Avant que les films ne commencent, il y a un autre théâtre, silencieux, que tout le monde regarde sans toujours le comprendre. Sur le tapis rouge de Cannes, les gestes comptent autant que les mots, et les silences en disent parfois plus que les discours.
Il y a les robes, bien sûr. Les flashes, les sourires figés, les poses parfaitement mesurées. Mais ce n’est pas tout. Sur le tapis rouge du Festival de Cannes, les micros sont souvent coupés, pourtant les corps parlent. À leur façon. Ce qui s’y joue, c’est un langage discret, fait de regards, de mouvements à peine esquissés. Ce sont ces petites scènes sans paroles qui composent le vrai récit d’une montée des marches.
Chaque apparition sur la Croisette oscille entre spontanéité maîtrisée et stratégie bien rodée. Quand Kristen Stewart enlève ses talons sur les marches, comme elle l’a fait en 2018, ce n’est pas un simple geste de confort, c’est une prise de position. Une manière de dire que le glamour n’interdit pas la liberté. Quand un regard passe entre deux membres du jury, cette année entre Jeremy Strong et Leïla Slimani, il peut suggérer une connivence... ou un désaccord en devenir. Tout se joue dans le détail.
Les montées des marches se ressemblent, mais jamais tout à fait. Chaque geste peut être interprété: une main qui frôle un bras, un regard qui se détourne, un salut esquivé. De minuscules incidents, souvent invisibles en direct, mais observés de près ensuite. Pas besoin de spectacle, le récit est déjà là.
Le réalisateur congolais et membre du jury de la 78e édition du Festival de Cannes, Dieudo Hamadi, salue en montant sur scène lors de la cérémonie d’ouverture.©Antonin THUILLIER / AFP
Scènes sans paroles
Le regard attentif capte ce que les caméras ignorent. Une actrice qui ajuste sa robe, non par coquetterie, mais pour se protéger d’un malaise.

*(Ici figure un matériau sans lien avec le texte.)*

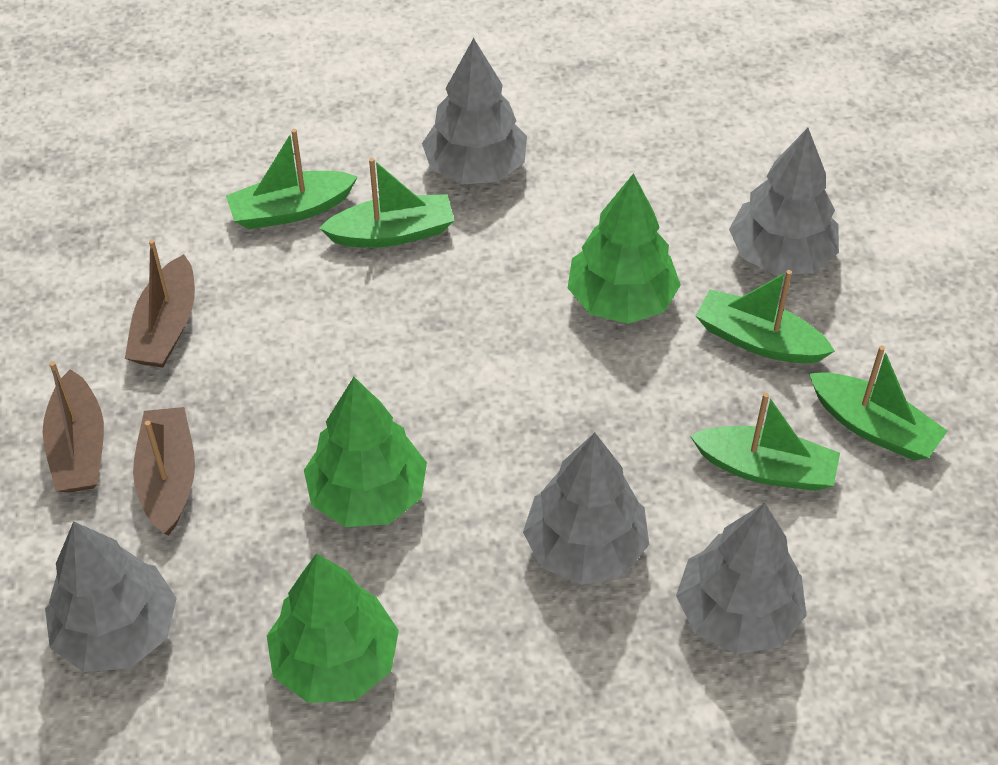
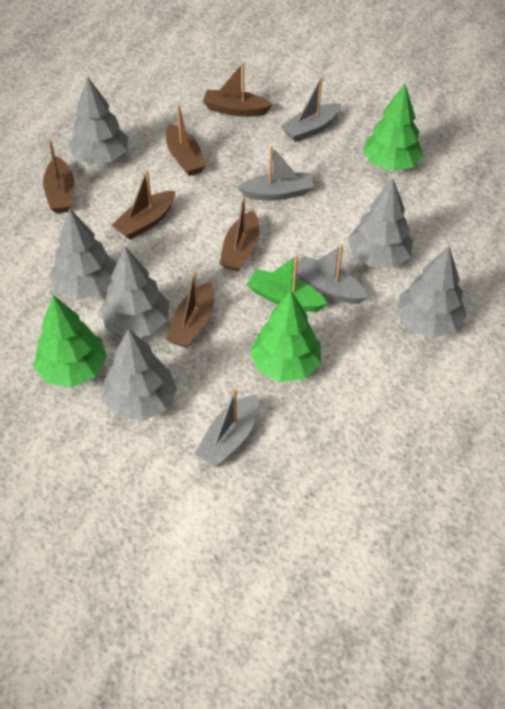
brown boat: [43,361,104,493] [125,239,195,367] [133,407,195,536] = 3 -> [43,140,74,213] [111,170,176,240] [166,104,206,176] [166,271,215,348] [203,62,273,117] [219,196,259,272] = 6
green boat: [226,129,358,229] [319,158,454,248] [690,393,840,491] [696,270,835,364] [809,345,947,460] = 5 -> [247,255,327,312] = 1
grey boat: none = 0 -> [194,389,259,467] [238,146,314,201] [281,77,341,142] [293,245,368,304] = 4
grey tree: [45,521,177,672] [422,38,527,185] [523,433,649,585] [676,503,807,654] [729,128,839,275] = 5 -> [50,208,117,300] [69,76,128,164] [100,247,170,337] [102,329,177,421] [348,179,413,268] [397,246,467,337] = 6

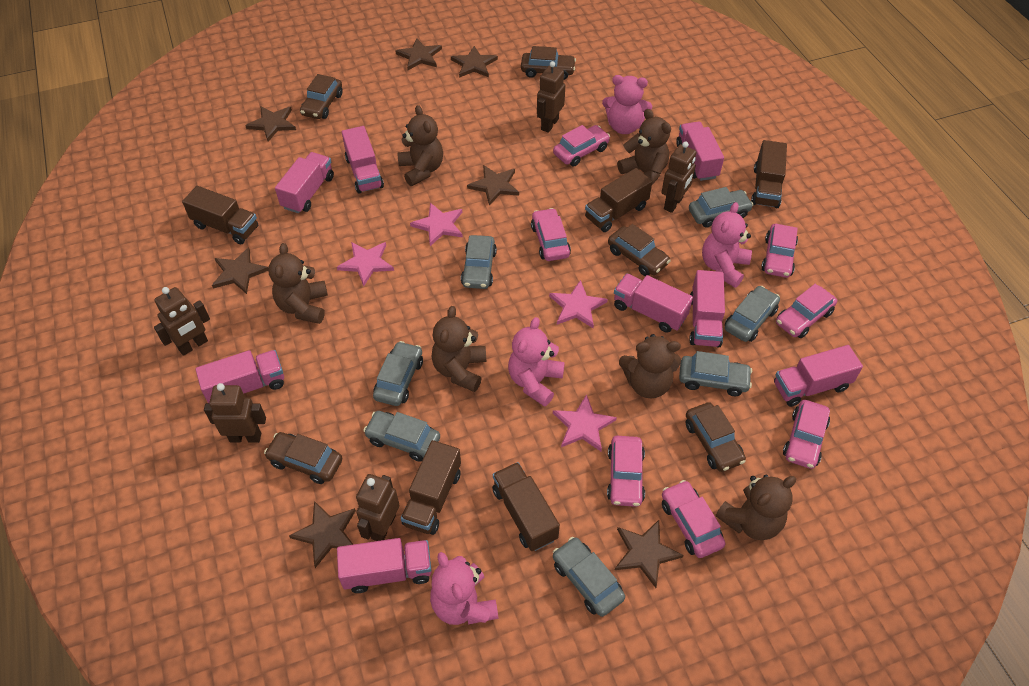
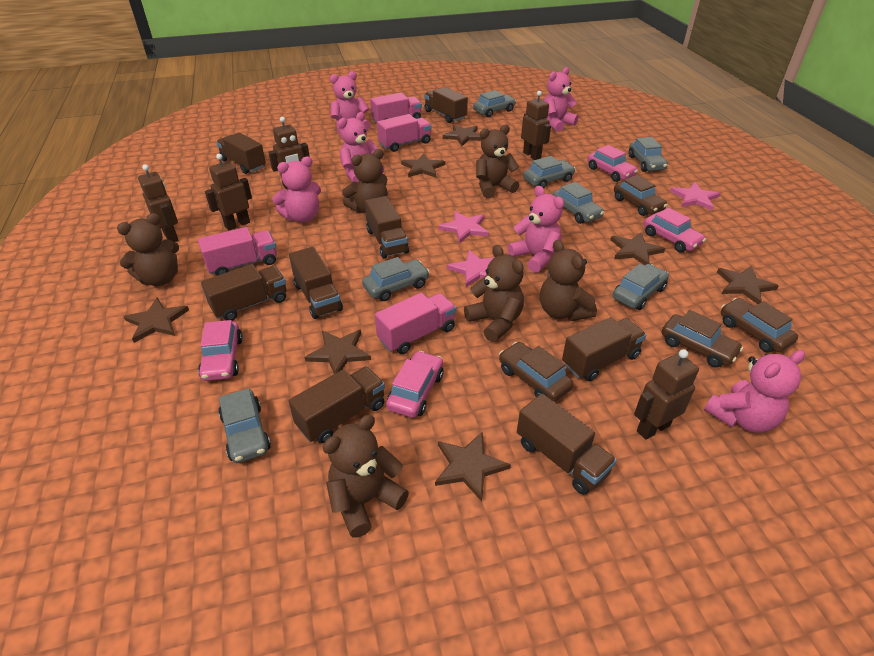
brown car: [264,432,342,484] [300,74,343,119] [521,46,576,80] [608,224,671,276] [685,402,746,472] = 5 -> [499,342,573,402] [614,175,668,216] [662,310,743,368] [721,298,798,353] = 4
brown truck: [182,186,258,244] [401,440,461,535] [492,462,560,551] [585,168,652,232] [751,140,787,208] = 5 -> [201,264,287,321] [216,133,266,174] [288,366,385,443] [289,247,343,319] [365,196,409,258] [424,87,468,123] [517,394,617,495] [562,317,646,381] = 8
pink car: [531,208,571,261] [553,125,610,167] [607,436,645,507] [662,480,726,558] [761,224,798,278] [776,284,837,338] [783,400,830,469] = 7 -> [198,320,243,381] [386,351,444,418] [587,145,638,182] [644,208,706,253] = 4
pink star: [337,242,394,286] [410,203,463,246] [549,280,608,328] [553,394,617,451] = 4 -> [438,211,489,243] [447,250,495,287] [670,182,721,211] = 3
pink teddy bear: [430,552,499,625] [508,317,565,407] [602,75,652,134] [702,202,752,288] = 4 -> [272,156,321,222] [330,71,370,135] [338,112,384,183] [507,186,564,273] [544,67,579,132] [704,350,805,433] = 6
pink truck: [195,350,284,403] [275,152,334,213] [337,538,431,593] [342,126,384,193] [614,273,693,333] [676,122,724,181] [689,270,725,347] [774,345,863,407] = 8 -> [198,227,277,276] [370,93,422,124] [375,293,456,354] [377,114,432,152] = 4

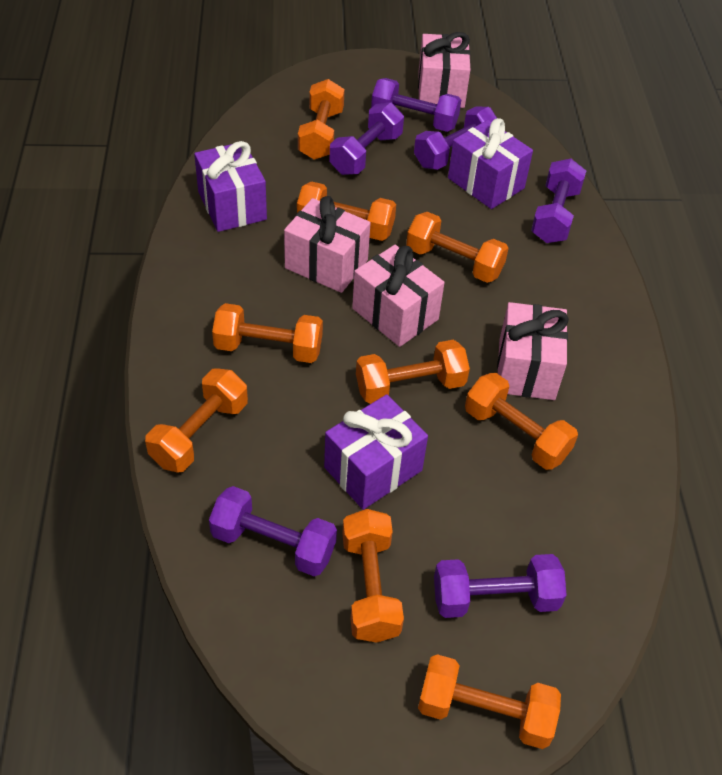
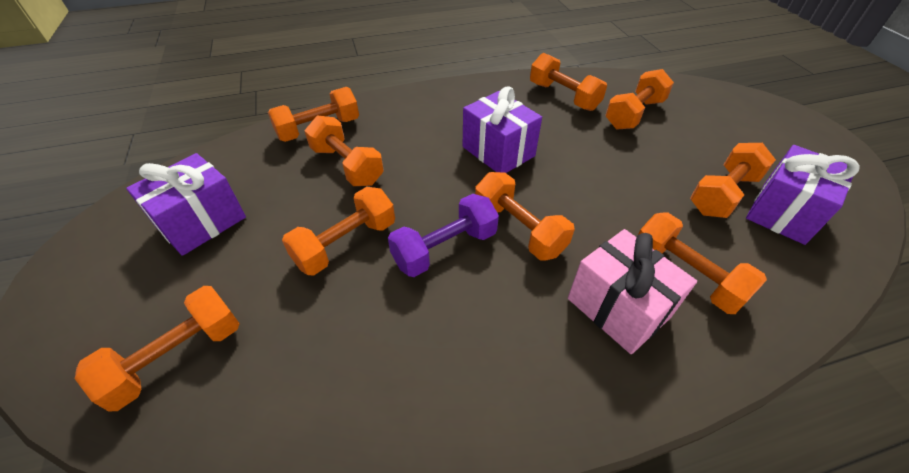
pink gift: [284,196,371,293] [352,245,445,347] [418,32,471,108] [497,302,569,400] = 4 -> [568,229,697,354] = 1
purple dumbbell: [209,486,337,576] [329,102,404,175] [371,78,461,132] [414,106,497,170] [434,554,567,618] [531,159,586,243] = 6 -> [388,194,499,277] = 1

Une réalisatrice qui lève les yeux au ciel, comme pour reprendre son souffle sous les flashes. Un acteur qui sourit sans joie, les yeux en quête d’un appui. Ces gestes, discrets, dessinent un langage émotionnel que le protocole tente de masquer.
Juliette Binoche, présidente du jury, descend les marches les yeux légèrement baissés, la main sur la hanche. Rien de figé, juste une manière de dire: «Je suis là, mais je garde mes distances». Elle avance avec une lenteur qui impose une autre manière de regarder.
D’autres assument pleinement la mise en scène. Eva Green s’arrête, se retourne, échange quelques mots avec un réalisateur, mais c’est aux photographes qu’elle s’adresse. Elle maîtrise le moment. Ce n’est pas de la vanité, c’est une performance.
Et parfois, le réel s’invite. Imaginons qu’un chien traverse le tapis rouge pendant la projection de The Chronology of Water. Les vigiles hésitent, le public sourit, l’ambiance se détend. Ce genre d’accident léger suffit à briser la rigidité du décor.
Les membres du jury ne sont pas en reste. Carlos Reygadas, toujours un peu en retrait, semble préférer monter les marches à son rythme. Il observe plus qu’il ne joue. Jeremy Strong avance avec sérieux, presque raide, comme s’il portait déjà le costume du juré concentré. Ce qu’il ne dit pas semble parfois plus important que ce qu’il montre.
Le tapis rouge est un lieu où tout le monde est vu, mais peu sont vraiment regardés. Alors les gestes deviennent des soupapes. Une main dans une poche, un haussement d’épaules, un pas ralenti: autant de signes pour rester soi-même, dans une machine parfaitement réglée.
Chaque soir, les attitudes changent. Les corps deviennent des messages. Des femmes en chaussures plates, des hommes en costumes colorés. Certains respectent les codes, d’autres les bousculent, jusqu’à frôler l’excès. Mais toujours avec l’envie de dire quelque chose.
Ces micro-scènes du tapis rouge ne sont pas anodines. Elles révèlent un équilibre fragile entre l’image imposée et l’affirmation de soi. Entre l’obligation d’être là, parce que c’est Cannes, et le désir de ne pas s’y perdre. Chaque geste tente de dire: «Je suis davantage que ce qu’on attend de moi.
Parfois, le cinéma commence avant le film. Dans ce silence des marches. Dans ce théâtre visuel que les photographes saisissent sans toujours le comprendre. Dans une veste ajustée, un regard détourné. C’est un langage. Et à Cannes, ce langage est partout, pour qui veut bien le lire.
Sur le tapis rouge, l’essentiel ne se dit pas. Il se joue. Comme une autre manière de faire du cinéma.